Geologic sequestration is a proven means of permanent CO2 greenhouse gas storage, but it is difficult to design and manage such efforts. Predictive computational simulation may be the only means to account for the lack of complete characterization of the subsurface environment, the multiple scales of the various interacting processes, the large areal extent of saline aquifers, and the need for long time predictions. This proposal will investigate high fidelity multiscale and multiphysics algorithms necessary for simulation of multiphase flow and transport coupled with geochemical reactions and related mineralogy, and geomechanical deformation in porous media to predict changes in rock properties during sequestration.

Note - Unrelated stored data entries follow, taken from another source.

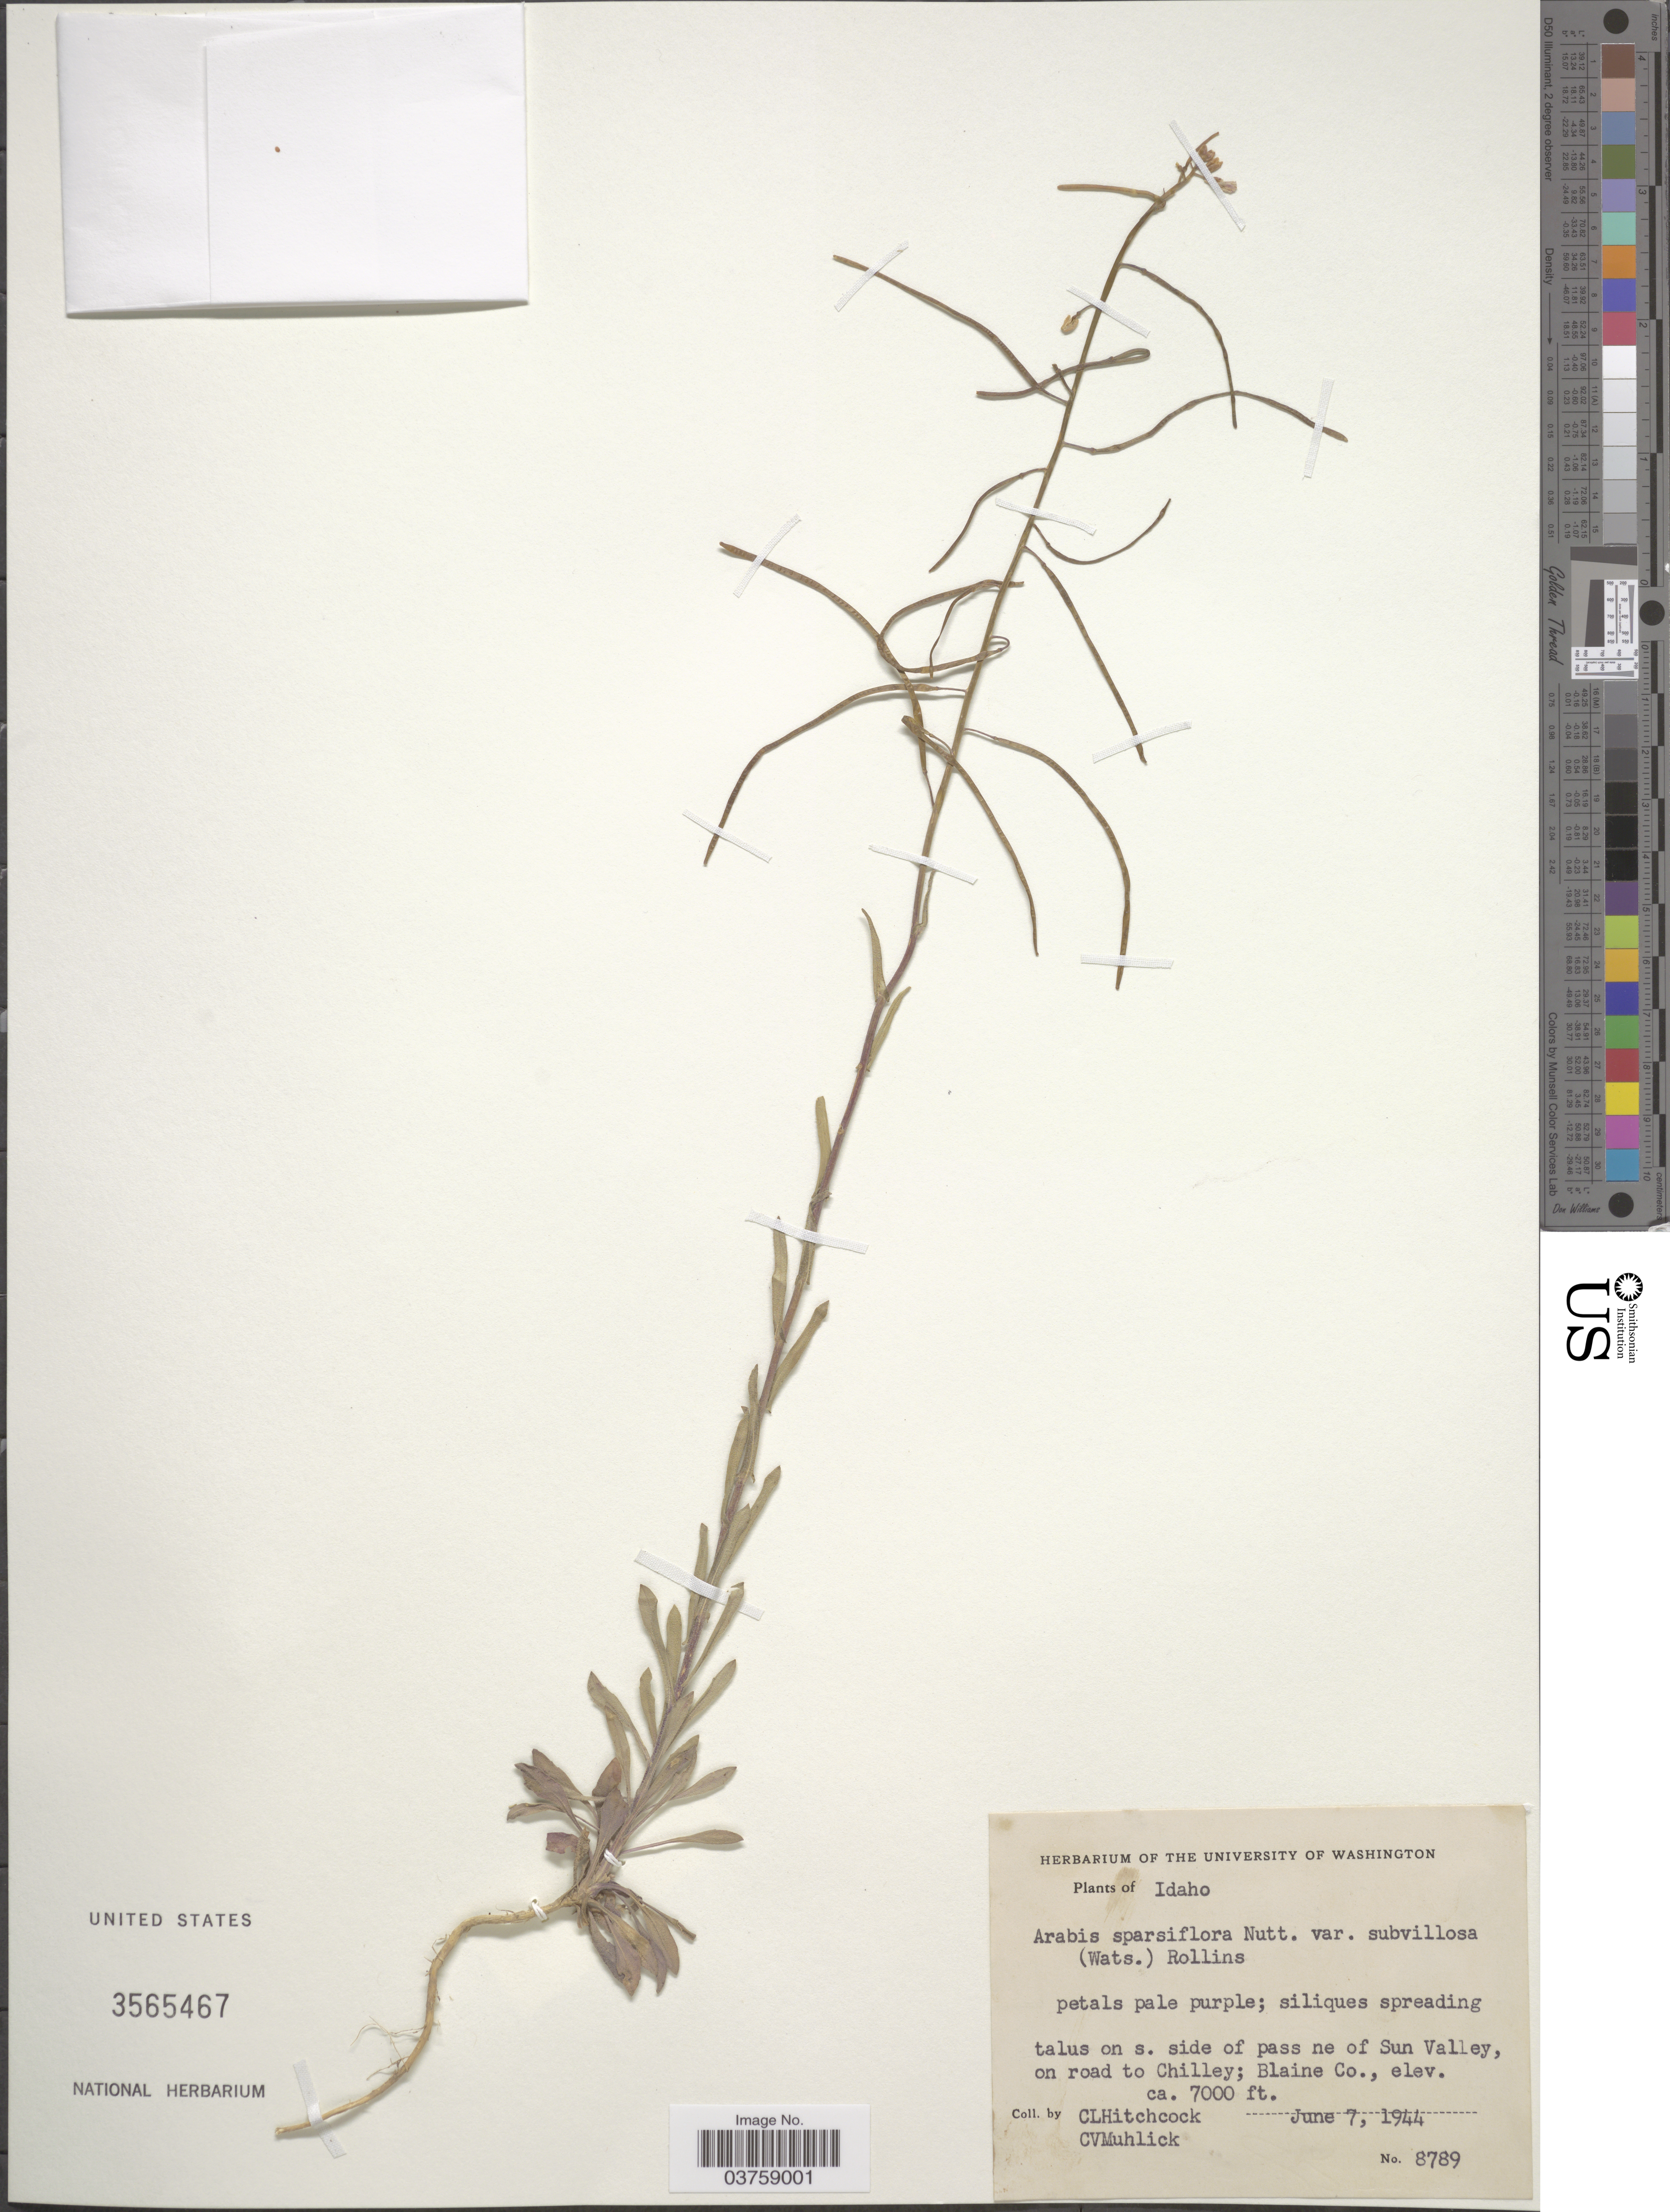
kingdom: Plantae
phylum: Tracheophyta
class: Magnoliopsida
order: Brassicales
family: Brassicaceae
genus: Arabis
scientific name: Arabis sparsiflora var. subvillosa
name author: (S. Watson) Rollins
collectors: C. L. Hitchcock & C. V. Muhlick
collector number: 8789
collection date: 1944-06-07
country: United States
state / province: Idaho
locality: On s. side of pass ne of Sun Valley, on road to Chilley; Blaine Co.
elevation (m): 2134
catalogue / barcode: US 3565467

The work will result in a prototypical computational framework with advanced numerical algorithms and underlying technology for research in CO2 applications, which has been validated and verified against field-scale experimental tests. The multidisciplinary research team has expertise in (1) applied mathematics and computational science, (2) computer science and engineering, (3) compositional modeling and CO2 injection processes, and (4) CO2 demonstration sites. In each of the third and fourth years of the project, we will host a two-day workshop for high school teachers, advanced high school students, and undergraduate students with an interest in high school teaching. We will provide training in the use of a sophisticated groundwater simulator, to be used as a tool to engage and pique the interest of high schoolers, perhaps leading some to careers in mathematics, the sciences, and interdisciplinary work. In addition, two postdoctoral students and roughly two graduate students will be supported throughout the project.